Während des offenen Berufungsverfahrens stellte der Berufungswerber einen Antrag auf rückwirkende Neueinstufung der Nutzungsart von Mietwohngrundstück auf Einfamilienhaus.

S. 13Aufgrund der im Berufungsverfahren durchgeführten Ermittlungen ergab sich, dass die im Einreichplan dargestellte zweite Wohnung im Obergeschoß nicht als solche ausgebaut wurde und die Räume im Obergeschoß der Wohneinheit im Erdgeschoß als Abstellräume dienten. Mit einem Ausbau des Obergeschoßes zu einer zweiten Wohneinheit war aufgrund des Vorbringens des Berufungswerbers auch in absehbarer Zeit nicht zu rechnen.

2. Die Entscheidung

Nach § 289 Abs. 2 BAO ist die Abgabenbehörde zweiter Instanz berechtigt, sowohl im Spruch als auch hinsichtlich der Begründung ihre Anschauung an die Stelle jener der Abgabenbehörde erster Instanz zu setzen und demgemäß den angefochtenen Bescheid nach jeder Richtung abzuändern.

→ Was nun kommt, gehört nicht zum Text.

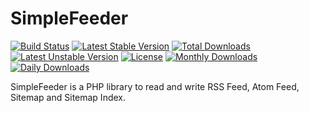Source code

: # SimpleFeeder

[![Build Status](https://travis-ci.org/christianezeani/simplefeeder.svg?branch=master)](https://travis-ci.org/christianezeani/simplefeeder)
[![Latest Stable Version](https://poser.pugx.org/christianezeani/simplefeeder/v/stable)](https://packagist.org/packages/christianezeani/simplefeeder)
[![Total Downloads](https://poser.pugx.org/christianezeani/simplefeeder/downloads)](https://packagist.org/packages/christianezeani/simplefeeder)
[![Latest Unstable Version](https://poser.pugx.org/christianezeani/simplefeeder/v/unstable)](https://packagist.org/packages/christianezeani/simplefeeder)
[![License](https://poser.pugx.org/christianezeani/simplefeeder/license)](https://packagist.org/packages/christianezeani/simplefeeder)
[![Monthly Downloads](https://poser.pugx.org/christianezeani/simplefeeder/d/monthly)](https://packagist.org/packages/christianezeani/simplefeeder)
[![Daily Downloads](https://poser.pugx.org/christianezeani/simplefeeder/d/daily)](https://packagist.org/packages/christianezeani/simplefeeder)

SimpleFeeder is a PHP library to read and write RSS Feed, Atom Feed, Sitemap and Sitemap Index.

Da sich aufgrund der durchgeführten Ermittlungen herausgestellte, dass das strittige Gebäude nur eine Wohneinheit aufwies, konnte die Abgabenbehörde zweiter Instanz den bisher als Mietwohngrundstück bewerteten Grundbesitz als Einfamilienhaus bewerten.

3. Praxishinweise

Ein während eines offenen Berufungsverfahrens betreffend Artfortschreibung gestellter Antrag auf rückwirkende Neueinstufung der Nutzungsart von Mietwohngrundstück auf Einfamilienhaus ist als Ergänzung des Berufungsbegehrens anzusehen.

Über einen solchen Antrag ist daher nicht gesondert zu entscheiden, sondern der Antrag ist im Rahmen einer Berufungsentscheidung oder Berufungsvorentscheidung mit zu erledigen. Aufgrund der in § 289 BAO geregelten Entscheidungsbefugnis kann der angefochtenen Bescheid nach jeder Richtung abgeändert werden, und auch die Berechnung des Einheitswerts kann auf eine neue Basis gestellt werden. So kann die Berechnung des Gebäudewerts von der Berechnung auf Basis der nutzbaren Fläche (bei Mietwohngrundstücken) auf eine Berechnung auf Basis der Kubatur (bei Einfamilienhäusern) umgestellt werden.

Vor einer solchen Entscheidung mit einer Neuberechnung des Einheitswerts ist allerdings das Parteiengehör zu wahren. In der Praxis ist es empfehlenswert, eine Probeberechnung vorzunehmen (oder vom Finanzamt vornehmen zu lassen) und diese dann den Parteien vorzuhalten.